Download OTS to your Desktop

[*]Close ALL OTHER PROGRAMS.
[*]Double-click on OTS.exe to start the program.
[*]Check the box that says Scan All Users
[*]Under Additional Scans check the following:
[*]File - Lop Check
[*]File - Purity Scan
[*]Evnt - EvtViewer (last 10)
[*]Now click the Run Scan button on the toolbar.
[*]Let it run unhindered until it finishes.
[*]When the scan is complete Notepad will open with the report file loaded in it.
[*]Click the Format menu and make sure that Wordwrap is not checked. If it is then click on it to uncheck it.

Sorry I couldn’t post the HJT log today, something came up and I wasn’t able to get to their computer. However I’m going back today (July 12) at around 10:00 AM. (Currently it is 1:19AM (GMT-08:00) Pacific Time (US & Canada))

Alright i’ll note this when I go at 10. I’ll post the HJT log and do your steps so you guys can take a look at both just incase ;D

Thanks for everyones help :slight_smile:

AAARGGGH >:(

Man why is this happening when the answers are right here?!

Sorry guys but since my relatives are from my chinese side of the family (I’m chinese and spanish) they believe that it’s bad for someone to go into someone else’s house when someone died from their house. Err, I’ll explain since I’m sure that sentence didn’t make any sense.

Basically my grandma’s husbands dad died yesterday so I can’t go to anyone’s house because were related somehow to my grandma’s husbands dad. They say it brings back spirits in or something like that. My cousins mom is really believes that stuff so I can’t really do anything about it even if I told her I just wanted to try and get rid of the viruses.

Anyway, I can’t go to their house and do it but I can try to help them over the phone by reading the helpful replies you guys sent me. I might request a detailed explanation if necessary so if anyone’s willing to help, please bear with me for now… :-\

Hi CatWaffles,

Considering your problem versus 邪祟 -cannot you get into that computer from a distance, not actually having to visit the place or is that also frowned upon by the “Angry Lords of the After-world”?

polonus

What?

Well it doesn’t matter how I do it, I just can’t go to their house.
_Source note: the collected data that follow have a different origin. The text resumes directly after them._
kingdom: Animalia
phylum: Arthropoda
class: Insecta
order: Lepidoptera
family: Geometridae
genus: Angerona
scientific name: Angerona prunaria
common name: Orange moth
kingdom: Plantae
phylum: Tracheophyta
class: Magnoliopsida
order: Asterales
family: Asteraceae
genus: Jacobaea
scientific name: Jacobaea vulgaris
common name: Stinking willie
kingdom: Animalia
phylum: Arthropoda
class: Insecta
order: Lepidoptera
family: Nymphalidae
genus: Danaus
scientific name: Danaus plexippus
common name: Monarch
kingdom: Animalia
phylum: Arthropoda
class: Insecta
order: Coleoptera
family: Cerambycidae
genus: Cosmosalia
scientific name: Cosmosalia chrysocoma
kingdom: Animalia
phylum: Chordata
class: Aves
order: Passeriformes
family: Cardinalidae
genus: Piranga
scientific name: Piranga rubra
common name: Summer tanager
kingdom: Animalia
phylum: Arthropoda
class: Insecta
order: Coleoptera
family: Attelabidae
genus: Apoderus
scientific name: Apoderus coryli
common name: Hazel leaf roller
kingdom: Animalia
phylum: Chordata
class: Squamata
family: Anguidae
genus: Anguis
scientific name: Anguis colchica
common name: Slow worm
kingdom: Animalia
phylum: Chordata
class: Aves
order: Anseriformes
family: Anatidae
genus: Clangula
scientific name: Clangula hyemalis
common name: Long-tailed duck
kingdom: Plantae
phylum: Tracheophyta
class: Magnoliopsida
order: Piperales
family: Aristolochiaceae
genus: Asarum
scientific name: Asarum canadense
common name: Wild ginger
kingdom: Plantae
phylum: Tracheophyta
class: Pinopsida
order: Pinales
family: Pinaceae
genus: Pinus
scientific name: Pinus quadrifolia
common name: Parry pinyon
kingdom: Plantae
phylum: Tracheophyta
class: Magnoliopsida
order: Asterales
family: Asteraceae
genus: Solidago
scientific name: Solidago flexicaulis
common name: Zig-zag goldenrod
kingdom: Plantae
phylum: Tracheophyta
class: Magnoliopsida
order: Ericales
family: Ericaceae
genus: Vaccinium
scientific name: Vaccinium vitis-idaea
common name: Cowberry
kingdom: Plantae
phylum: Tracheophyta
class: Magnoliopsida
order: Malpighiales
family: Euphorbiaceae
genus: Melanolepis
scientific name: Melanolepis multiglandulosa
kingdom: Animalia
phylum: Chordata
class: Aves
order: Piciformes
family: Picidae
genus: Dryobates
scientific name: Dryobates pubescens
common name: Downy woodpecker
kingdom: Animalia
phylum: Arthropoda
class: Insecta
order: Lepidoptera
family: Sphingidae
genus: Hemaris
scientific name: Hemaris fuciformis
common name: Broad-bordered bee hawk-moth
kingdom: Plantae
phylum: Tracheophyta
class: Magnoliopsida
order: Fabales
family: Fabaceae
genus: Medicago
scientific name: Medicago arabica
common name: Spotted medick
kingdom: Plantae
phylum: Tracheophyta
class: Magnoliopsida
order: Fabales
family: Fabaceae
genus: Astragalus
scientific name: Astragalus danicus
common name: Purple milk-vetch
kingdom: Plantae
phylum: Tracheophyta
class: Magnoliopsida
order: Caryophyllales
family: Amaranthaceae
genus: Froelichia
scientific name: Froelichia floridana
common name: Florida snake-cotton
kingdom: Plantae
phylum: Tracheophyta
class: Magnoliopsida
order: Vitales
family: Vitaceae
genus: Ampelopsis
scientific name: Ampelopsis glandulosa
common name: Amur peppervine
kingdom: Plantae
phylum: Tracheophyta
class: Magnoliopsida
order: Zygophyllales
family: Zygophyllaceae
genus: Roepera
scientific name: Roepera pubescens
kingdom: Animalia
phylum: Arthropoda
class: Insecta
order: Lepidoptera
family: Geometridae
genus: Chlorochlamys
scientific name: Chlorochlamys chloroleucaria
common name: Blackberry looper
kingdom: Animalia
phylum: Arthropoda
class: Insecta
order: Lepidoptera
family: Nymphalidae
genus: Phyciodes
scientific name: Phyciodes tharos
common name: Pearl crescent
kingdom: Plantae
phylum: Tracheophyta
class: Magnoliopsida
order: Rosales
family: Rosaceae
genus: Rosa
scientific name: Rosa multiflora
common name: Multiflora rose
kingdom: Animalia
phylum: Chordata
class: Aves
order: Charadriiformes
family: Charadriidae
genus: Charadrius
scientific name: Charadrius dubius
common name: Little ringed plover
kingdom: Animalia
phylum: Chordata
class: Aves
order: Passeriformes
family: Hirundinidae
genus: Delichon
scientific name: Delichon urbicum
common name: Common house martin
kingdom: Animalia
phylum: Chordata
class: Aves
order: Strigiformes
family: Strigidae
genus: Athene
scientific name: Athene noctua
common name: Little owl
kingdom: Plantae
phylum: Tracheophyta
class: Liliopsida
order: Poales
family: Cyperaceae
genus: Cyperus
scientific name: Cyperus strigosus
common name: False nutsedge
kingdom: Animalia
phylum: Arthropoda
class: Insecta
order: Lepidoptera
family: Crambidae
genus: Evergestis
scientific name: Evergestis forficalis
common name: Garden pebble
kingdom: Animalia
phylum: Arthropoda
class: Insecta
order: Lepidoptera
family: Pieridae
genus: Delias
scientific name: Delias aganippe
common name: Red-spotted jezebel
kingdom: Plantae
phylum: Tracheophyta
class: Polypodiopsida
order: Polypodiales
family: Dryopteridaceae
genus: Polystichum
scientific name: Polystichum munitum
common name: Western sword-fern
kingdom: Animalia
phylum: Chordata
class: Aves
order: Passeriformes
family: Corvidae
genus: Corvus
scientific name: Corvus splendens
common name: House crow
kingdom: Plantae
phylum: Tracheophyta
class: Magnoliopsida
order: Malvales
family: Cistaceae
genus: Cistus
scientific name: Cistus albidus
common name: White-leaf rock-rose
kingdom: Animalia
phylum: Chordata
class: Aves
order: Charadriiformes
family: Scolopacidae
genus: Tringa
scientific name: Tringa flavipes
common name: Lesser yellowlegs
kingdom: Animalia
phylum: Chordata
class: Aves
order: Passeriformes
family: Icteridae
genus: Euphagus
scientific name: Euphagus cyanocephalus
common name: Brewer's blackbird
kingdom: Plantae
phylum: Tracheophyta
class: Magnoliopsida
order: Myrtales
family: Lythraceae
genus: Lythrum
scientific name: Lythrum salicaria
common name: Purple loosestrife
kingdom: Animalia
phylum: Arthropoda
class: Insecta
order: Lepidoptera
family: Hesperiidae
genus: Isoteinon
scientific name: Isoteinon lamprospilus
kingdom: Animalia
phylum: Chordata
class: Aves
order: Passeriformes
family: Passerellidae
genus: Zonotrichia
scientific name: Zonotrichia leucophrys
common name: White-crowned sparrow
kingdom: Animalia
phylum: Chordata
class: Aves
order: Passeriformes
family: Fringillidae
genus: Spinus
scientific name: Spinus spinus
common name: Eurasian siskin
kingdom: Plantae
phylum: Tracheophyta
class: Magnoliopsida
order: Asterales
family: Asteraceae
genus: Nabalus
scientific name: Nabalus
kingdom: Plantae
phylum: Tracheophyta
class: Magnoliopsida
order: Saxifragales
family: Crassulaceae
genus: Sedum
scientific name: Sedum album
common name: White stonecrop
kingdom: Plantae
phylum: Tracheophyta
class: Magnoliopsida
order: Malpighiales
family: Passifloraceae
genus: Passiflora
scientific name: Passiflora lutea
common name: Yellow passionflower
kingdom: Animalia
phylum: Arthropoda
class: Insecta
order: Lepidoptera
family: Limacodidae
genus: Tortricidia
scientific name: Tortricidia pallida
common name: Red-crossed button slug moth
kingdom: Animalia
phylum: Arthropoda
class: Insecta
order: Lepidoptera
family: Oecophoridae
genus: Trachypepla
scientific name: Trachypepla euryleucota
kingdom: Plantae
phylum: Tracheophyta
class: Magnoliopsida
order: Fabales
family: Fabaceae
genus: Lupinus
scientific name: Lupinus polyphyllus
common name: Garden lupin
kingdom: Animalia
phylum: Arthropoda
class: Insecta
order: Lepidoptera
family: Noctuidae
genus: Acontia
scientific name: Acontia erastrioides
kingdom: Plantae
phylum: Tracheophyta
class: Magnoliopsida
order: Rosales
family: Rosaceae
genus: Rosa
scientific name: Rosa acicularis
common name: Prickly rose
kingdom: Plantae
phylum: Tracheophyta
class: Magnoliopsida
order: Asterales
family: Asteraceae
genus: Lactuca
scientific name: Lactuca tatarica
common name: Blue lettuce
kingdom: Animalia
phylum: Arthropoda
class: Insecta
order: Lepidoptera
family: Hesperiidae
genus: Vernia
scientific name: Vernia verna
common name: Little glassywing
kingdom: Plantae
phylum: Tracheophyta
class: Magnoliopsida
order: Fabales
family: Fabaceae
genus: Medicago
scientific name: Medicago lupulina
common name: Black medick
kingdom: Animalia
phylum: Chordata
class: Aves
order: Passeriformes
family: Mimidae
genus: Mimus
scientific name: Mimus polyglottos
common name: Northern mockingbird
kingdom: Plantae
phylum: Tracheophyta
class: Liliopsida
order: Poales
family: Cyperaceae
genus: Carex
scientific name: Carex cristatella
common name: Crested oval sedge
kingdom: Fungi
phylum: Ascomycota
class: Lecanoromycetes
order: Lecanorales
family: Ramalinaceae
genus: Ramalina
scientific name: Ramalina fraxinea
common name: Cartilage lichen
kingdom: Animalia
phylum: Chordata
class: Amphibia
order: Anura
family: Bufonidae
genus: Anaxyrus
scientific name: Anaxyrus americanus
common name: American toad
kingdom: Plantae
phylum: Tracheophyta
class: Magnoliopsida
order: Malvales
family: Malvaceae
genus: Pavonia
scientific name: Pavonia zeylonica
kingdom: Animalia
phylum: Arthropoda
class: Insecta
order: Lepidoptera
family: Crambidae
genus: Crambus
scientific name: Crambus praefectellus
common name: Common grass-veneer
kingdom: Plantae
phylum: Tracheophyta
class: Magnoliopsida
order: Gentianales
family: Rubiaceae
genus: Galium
It’s a stupid thing really but their parents are really serious about it since their old fashioned I guess…

But if there was a way to do it from my computer (without mine getting harmed in the process) then that would be so much faster.

Anyway, I’ll check on this thread weekly for any replies until this evil spirit BS is gone. (1 month according to their parents)

I know they don’t hate me…or do they? :frowning:

Of course they don’t hate you. (Do they?)
The trojan will have been caused by the bad spirits…a harbinger of death about to occur. It will go away of its own accord once the one-month period is up. If it doesn’t, a Geomancer should be called to place appropriate glyphs and shields in strategic locations, according to the proven tenets of Feng-Shui. Your presence may be a hindrance to this process. Or it may be welcomed. If the sickness leaves the computer it will jump into you, and your children will be cursed and sterile, unless you marry into money.

Anyway, be patient. And just tell them not to do anything with the computer. Banking, etc.

Haha, Yeah I already told them but they said they were too scared to even turn it on anymore so yeah. While they are suffering with a infected computer I’m going to get a new HD tomorrow. :stuck_out_tongue:

Okay, I used the Restore MS Host’s but here’s an error, "ERROR:Cannot create file C:\WINDOWS.0\System32\DRIVERS\ETC\hosts

Hi CatWaffles,

I’m not familiar with the program, but is that a typo?

Shouldn’t it be:
C:\WINDOWS\System32\DRIVERS\ETC\hosts

and is there a reason why it cannot do it?